TOKYO—The Bank of Japan offered on Wednesday its most optimistic view of the country’s regional economy in more than eight years, in a sign of its confidence that a recent resurgence in coronavirus infections would not derail the country’s fragile recovery.
The upbeat assessment heightens the chance the BOJ will revise up its growth and price forecasts for the year beginning in April in fresh projections due next week.
“Japan’s economy is picking up as a trend, although it remains in a severe state due to the impact of the coronavirus pandemic,” BOJ Governor Haruhiko Kuroda said in a speech to the bank’s regional branch managers on Wednesday.
Kuroda also said consumer inflation was likely to gradually accelerate on an expected increase in demand.

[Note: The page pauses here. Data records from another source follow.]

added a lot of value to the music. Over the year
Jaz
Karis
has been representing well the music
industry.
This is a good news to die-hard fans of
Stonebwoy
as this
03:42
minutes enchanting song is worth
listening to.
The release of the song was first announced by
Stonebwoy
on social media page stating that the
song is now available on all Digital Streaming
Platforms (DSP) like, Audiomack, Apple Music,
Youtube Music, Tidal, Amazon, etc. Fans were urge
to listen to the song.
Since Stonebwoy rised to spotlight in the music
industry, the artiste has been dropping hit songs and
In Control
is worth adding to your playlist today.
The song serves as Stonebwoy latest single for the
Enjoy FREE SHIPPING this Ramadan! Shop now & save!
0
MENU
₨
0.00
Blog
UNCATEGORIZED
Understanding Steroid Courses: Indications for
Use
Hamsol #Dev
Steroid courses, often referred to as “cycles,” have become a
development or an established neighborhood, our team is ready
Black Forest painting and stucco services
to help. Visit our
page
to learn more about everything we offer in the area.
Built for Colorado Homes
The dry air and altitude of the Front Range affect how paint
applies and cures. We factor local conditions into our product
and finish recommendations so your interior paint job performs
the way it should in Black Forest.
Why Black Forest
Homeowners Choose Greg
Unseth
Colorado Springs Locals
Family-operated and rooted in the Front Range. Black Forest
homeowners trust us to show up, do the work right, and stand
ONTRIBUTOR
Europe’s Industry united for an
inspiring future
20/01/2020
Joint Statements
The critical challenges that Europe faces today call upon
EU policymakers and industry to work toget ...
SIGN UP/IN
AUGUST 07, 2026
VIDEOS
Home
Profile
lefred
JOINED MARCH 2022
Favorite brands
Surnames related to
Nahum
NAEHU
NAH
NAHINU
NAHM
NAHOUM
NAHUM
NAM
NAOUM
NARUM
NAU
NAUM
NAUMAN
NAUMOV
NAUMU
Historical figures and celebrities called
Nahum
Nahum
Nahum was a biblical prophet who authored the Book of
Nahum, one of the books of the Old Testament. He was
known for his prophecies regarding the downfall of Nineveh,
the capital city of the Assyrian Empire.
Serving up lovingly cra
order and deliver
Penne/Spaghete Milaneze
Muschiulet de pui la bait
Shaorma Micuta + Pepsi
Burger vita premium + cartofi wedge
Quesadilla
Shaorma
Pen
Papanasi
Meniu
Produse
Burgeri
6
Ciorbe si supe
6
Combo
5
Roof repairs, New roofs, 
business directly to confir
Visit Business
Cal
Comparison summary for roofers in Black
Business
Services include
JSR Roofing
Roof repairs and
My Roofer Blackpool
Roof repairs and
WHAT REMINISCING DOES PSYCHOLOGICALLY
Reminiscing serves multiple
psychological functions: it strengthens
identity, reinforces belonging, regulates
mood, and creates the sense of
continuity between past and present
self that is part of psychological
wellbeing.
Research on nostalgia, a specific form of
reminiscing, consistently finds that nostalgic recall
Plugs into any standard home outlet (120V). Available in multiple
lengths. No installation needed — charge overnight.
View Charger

In a sign rising energy and raw material costs were emerging as a fresh risk to Japan’s recovery, however, the Reuters Tankan poll showed on Wednesday manufacturers turned less positive about their business conditions in January.
The survey highlights the dilemma Japan faces as a country that relies heavily on fuel and food imports, making its economy vulnerable to the type of cost-push inflation now under way.
While rising inflation is welcome progress for the BOJ’s effort to achieve its 2 percent price target, there is a risk the higher cost of living could cool consumption and discourage firms from raising prices— pushing Japan back into deflation.
A separate survey showed that while service-sector sentiment improved in December, an index gauging the outlook worsened on uncertainty over the impact of the Omicron variant.
So far, the BOJ is taking such risks in stride.
In a quarterly report on regional Japan, the central bank raised its economic assessment for all nine regions—the first time it has done so since October 2013.
The assessment on consumption was also revised up for all nine regions for the first time since the BOJ began publishing the report in 2005.
“All of the regions said their economies were picking up or showing signs of a pick-up as the hit to service consumption from the pandemic eases somewhat,” the BOJ said in the report.
Japan’s economy shrank in the third quarter of last year as supply constraints and curbs on activity to contain the pandemic hit factory output and consumption.
Analysts expect growth to have rebounded in October-December and the current quarter as output and consumption pick up, though a recent spike in Omicron infections clouds the outlook.
The BOJ is widely expected to maintain ultra-loose policy but emphasize rising inflationary pressure that may shift the balance of risk on the price outlook.
With inflation distant from the BOJ’s 2 percent target, however, Governor Kuroda is likely to stress the central bank’s readiness to keep monetary settings loose.
While wholesale prices in November climbed to a record 9.0 percent from a year earlier, soft wage growth and consumption have kept core consumer inflation stuck at a more modest 0.5 percent in November.